Required action:
All lines from the one with "middle tip: (933, 734)" through the last are to be given again exactly as they stand in the data below, and only those.

Data entries:
◇ ◇ ◇ ◇

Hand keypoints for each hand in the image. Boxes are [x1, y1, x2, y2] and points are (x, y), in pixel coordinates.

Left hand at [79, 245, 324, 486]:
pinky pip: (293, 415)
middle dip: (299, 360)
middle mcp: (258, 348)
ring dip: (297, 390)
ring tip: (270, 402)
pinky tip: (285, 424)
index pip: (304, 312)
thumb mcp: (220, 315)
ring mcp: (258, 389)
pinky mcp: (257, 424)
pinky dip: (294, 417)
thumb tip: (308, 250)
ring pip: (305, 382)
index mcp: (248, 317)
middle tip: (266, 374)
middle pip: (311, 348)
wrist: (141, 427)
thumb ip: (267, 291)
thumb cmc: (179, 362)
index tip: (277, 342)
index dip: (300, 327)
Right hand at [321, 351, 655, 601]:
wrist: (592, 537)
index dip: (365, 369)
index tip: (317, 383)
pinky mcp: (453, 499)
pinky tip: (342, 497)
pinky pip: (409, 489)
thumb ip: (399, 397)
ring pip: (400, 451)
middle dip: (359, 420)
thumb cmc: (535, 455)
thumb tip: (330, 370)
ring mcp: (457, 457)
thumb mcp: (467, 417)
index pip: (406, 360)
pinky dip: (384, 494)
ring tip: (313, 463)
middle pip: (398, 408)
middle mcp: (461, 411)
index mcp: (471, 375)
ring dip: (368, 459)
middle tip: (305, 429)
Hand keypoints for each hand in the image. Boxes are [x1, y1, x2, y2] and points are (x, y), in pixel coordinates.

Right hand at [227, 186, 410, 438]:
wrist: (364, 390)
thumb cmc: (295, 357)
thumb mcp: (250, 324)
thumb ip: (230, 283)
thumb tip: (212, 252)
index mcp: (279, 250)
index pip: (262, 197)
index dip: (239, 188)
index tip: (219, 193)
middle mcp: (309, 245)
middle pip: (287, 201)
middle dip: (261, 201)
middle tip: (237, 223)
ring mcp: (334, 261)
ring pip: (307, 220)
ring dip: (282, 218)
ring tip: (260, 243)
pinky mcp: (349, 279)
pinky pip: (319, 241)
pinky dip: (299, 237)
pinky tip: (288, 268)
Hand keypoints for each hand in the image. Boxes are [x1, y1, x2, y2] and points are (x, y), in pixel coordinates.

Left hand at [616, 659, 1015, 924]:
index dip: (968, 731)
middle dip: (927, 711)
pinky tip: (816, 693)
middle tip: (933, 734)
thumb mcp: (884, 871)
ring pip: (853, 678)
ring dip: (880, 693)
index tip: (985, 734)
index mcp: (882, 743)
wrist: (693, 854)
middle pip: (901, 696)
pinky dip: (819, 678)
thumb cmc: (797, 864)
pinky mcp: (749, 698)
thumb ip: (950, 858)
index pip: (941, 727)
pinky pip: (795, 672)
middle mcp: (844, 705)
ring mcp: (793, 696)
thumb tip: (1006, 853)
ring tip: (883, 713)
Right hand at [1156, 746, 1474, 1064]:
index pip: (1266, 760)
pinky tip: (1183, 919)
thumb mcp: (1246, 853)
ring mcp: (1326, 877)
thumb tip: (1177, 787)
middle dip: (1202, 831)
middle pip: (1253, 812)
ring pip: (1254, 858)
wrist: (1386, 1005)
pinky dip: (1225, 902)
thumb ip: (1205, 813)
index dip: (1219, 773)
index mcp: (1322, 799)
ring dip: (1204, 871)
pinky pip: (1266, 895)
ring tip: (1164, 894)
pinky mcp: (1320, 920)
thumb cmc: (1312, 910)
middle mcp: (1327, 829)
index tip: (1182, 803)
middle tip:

◇ ◇ ◇ ◇

Result:
middle tip: (933, 734)
thumb mcp: (884, 871)
ring pip: (853, 678)
ring dip: (880, 693)
index tip: (985, 734)
index mcp: (882, 743)
wrist: (693, 854)
middle pip: (901, 696)
pinky dip: (819, 678)
thumb cmc: (797, 864)
pinky mcp: (749, 698)
thumb ip: (950, 858)
index pip: (941, 727)
pinky pip: (795, 672)
middle mcp: (844, 705)
ring mcp: (793, 696)
thumb tip: (1006, 853)
ring tip: (883, 713)
Right hand at [1156, 746, 1474, 1064]:
index pip: (1266, 760)
pinky tip: (1183, 919)
thumb mcp: (1246, 853)
ring mcp: (1326, 877)
thumb tip: (1177, 787)
middle dip: (1202, 831)
middle pip: (1253, 812)
ring pip: (1254, 858)
wrist: (1386, 1005)
pinky dip: (1225, 902)
thumb ip: (1205, 813)
index dip: (1219, 773)
index mcp: (1322, 799)
ring dip: (1204, 871)
pinky pip: (1266, 895)
ring tip: (1164, 894)
pinky mcp: (1320, 920)
thumb cmc: (1312, 910)
middle mcp: (1327, 829)
index tip: (1182, 803)
middle tip:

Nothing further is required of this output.